The calming eye of the storm had passed, but what an experience. It wasn’t long after this encounter with God, my grandfather fell on his rifle and broke his arm and had to be brought back to the States to a hospital. If Christ said or showed anything else to my grandfather that day, he never told us about it. He lived through that battle, and the war, and did come back home to Hamilton, Ohio, and lived to be a good old ripe age of 82. Ever since he broke that arm, it was never the same. He’d always have a funny crook to it when he’d point his hand out, and you could tell it had been broken and not reset properly. I’m sure this was a lifelong reminder to him of God’s awesome power and what he did for him that day. This kind of reminds me of Jacob’s cripple!

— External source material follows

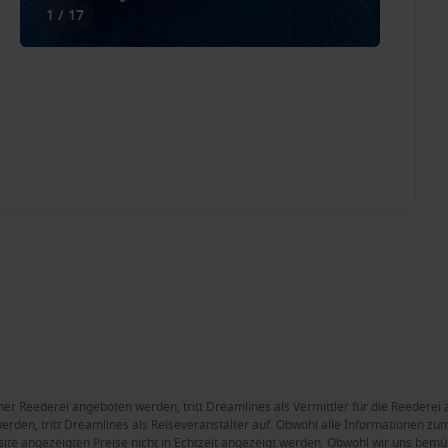
1 / 17
ner Reederei angeboten werden, tritt Dreamlines als Vermittler für die Reederei 
rden, tritt Dreamlines als Reiseveranstalter auf. Obwohl alle Informationen zum 
site angezeigten Preise nicht in Echtzeit angezeigt werden. Obwohl wir uns bemüh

“Son, you’re going home.” Enough said, right? When Jesus says something, I think it’s safe to believe that He means it. It must have been a phenomenal reassurance to a terrified man being bombarded by an advancing enemy with your ears ringing and your friends dying around you. What else can you do but surrender to God? Nothing about this story he’d tell ever left us with any doubt that this was a literal vision from God to one of his humbled servants. I don’t think God had any problem revealing himself to my grandfather that day because He knew his faith was already solid and did not require any proof anyway, though I am positive it would have been more reassuring to hear God’s plan was to send him home! He wasn’t asleep or knocked out, and it wasn’t a dream. If he says it happened, I believe him, but that’s up for you to decide. I wonder how many other Christian soldiers saw God that day (or even today) and lived to tell about it or keep it to themselves. Grandpa told us though, and he did go home just as God told him he would.

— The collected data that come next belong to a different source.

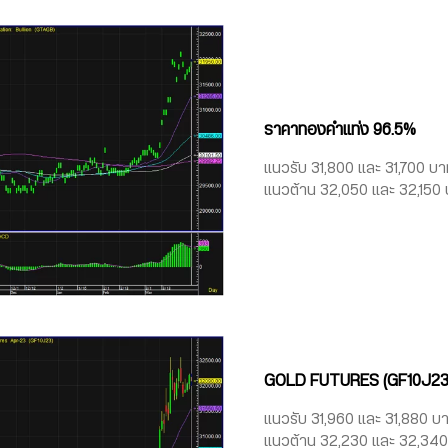
ราคาทองคำแท่ง 96.5%
แนวรับ 31,800 และ 31,700 บ
แนวต้าน 32,050 และ 32,150
GOLD FUTURES (GF10J23
แนวรับ 31,960 และ 31,880 บ
แนวต้าน 32,230 และ 32,34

Grandpa went on to take care of his soldier friend Virgil’s wife after he died in the Battle of the Bulge in December 1944, as they were both from the same city and had been friends for some time and both lost someone they cared about. My grandfather consoled her before they went on to eventually get married and live a long, happy life together right up until she took her last breath in the late 1980’s. They brought two souls into the world after their marriage; my mom and her brother. Margie’s death hurt Grandpa more than any war or bullet could. I remember him very sad a lot when I was a child after her passing but somehow he managed to pull through and lived another 15+ years without her. After lung cancer took her life, he quit the smokes cold-turkey and never touched them again, which no doubt increased his lifespan!

What happened on that battlefield was divine in my opinion. Jesus didn’t say; “… you’re COMING home.” That might imply he was about to die and go to Heaven and anyone probably would have stood up and gone out shooting in the blaze of glory! No, he said GOING and He meant it to mean he was going to live through that war, and he did, and the rest is history.

God is real my friends, and he will help you through your wars and trials too, even when the enemy’s bullets are flying past you from every direction, threatening your very life. Never lose sight of that, even when it feels hopeless and you’re hiding down in your own foxhole in a moment of weakness or fear. Whatever your war is, whatever battle, whether physical, mental or spiritual, remember one of the first passages my mother made me memorize at an early age; “I can do all things through Christ which strengthens me.” -Philippians 4:13.

Thanks for reading, I hope you enjoyed my personal family story.